List each line of the data that holds the string "선입선출법", please.

PROVIDED RECORDS -
%%
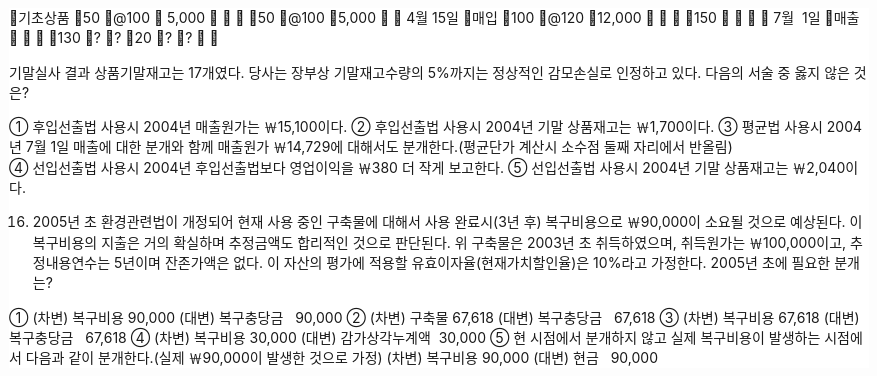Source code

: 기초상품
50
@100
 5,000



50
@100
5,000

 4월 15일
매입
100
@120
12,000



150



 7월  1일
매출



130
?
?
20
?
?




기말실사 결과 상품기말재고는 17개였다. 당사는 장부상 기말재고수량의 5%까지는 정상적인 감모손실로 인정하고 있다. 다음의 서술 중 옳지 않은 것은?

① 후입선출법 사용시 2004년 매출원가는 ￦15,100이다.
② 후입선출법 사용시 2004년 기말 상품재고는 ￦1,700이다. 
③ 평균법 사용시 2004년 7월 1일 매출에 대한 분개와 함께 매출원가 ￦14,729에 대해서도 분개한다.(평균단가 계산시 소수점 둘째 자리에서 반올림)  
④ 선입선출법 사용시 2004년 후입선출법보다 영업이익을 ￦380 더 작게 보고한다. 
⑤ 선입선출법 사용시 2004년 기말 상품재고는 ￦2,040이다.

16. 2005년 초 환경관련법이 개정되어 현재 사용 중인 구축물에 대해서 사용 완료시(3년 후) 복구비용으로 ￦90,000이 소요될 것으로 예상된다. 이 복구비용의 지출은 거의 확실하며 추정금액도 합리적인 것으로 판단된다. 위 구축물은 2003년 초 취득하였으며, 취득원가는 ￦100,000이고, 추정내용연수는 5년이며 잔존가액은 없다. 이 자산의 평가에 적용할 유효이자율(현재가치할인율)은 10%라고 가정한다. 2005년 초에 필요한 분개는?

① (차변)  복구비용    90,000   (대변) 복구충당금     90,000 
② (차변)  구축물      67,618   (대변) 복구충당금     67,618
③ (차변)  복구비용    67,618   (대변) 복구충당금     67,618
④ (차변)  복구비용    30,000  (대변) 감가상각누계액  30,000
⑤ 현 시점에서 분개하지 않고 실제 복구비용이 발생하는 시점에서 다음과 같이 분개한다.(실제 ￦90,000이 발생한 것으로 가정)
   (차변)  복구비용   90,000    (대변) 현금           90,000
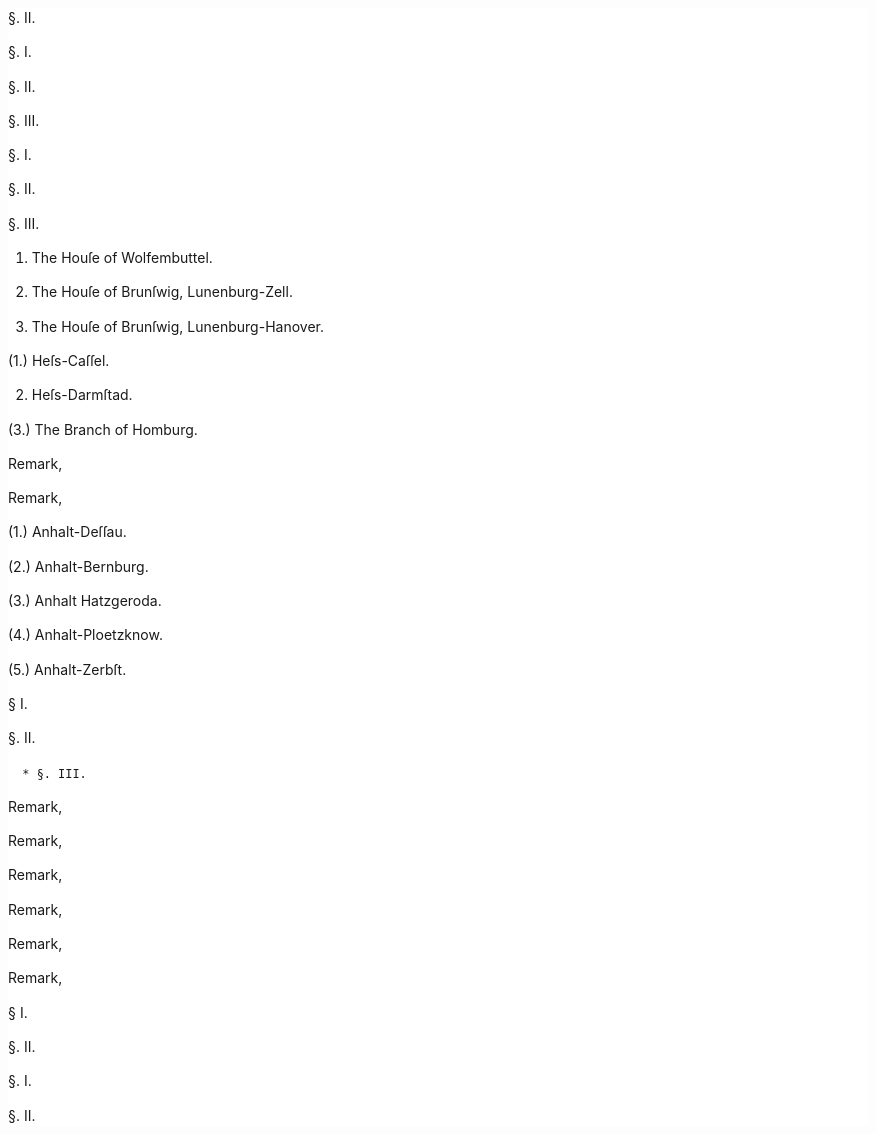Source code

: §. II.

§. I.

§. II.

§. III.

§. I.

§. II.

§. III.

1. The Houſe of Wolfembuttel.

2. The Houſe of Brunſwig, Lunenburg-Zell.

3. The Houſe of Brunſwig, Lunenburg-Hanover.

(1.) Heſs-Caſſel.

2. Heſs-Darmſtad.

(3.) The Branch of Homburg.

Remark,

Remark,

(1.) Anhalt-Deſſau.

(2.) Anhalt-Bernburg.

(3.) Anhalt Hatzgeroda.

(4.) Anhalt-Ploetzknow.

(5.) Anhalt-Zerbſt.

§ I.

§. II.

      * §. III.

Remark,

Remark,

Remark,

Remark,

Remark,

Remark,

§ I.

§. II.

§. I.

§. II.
%%
EXERCISE ANSWER -
④ 선입선출법 사용시 2004년 후입선출법보다 영업이익을 ￦380 더 작게 보고한다. 
⑤ 선입선출법 사용시 2004년 기말 상품재고는 ￦2,040이다.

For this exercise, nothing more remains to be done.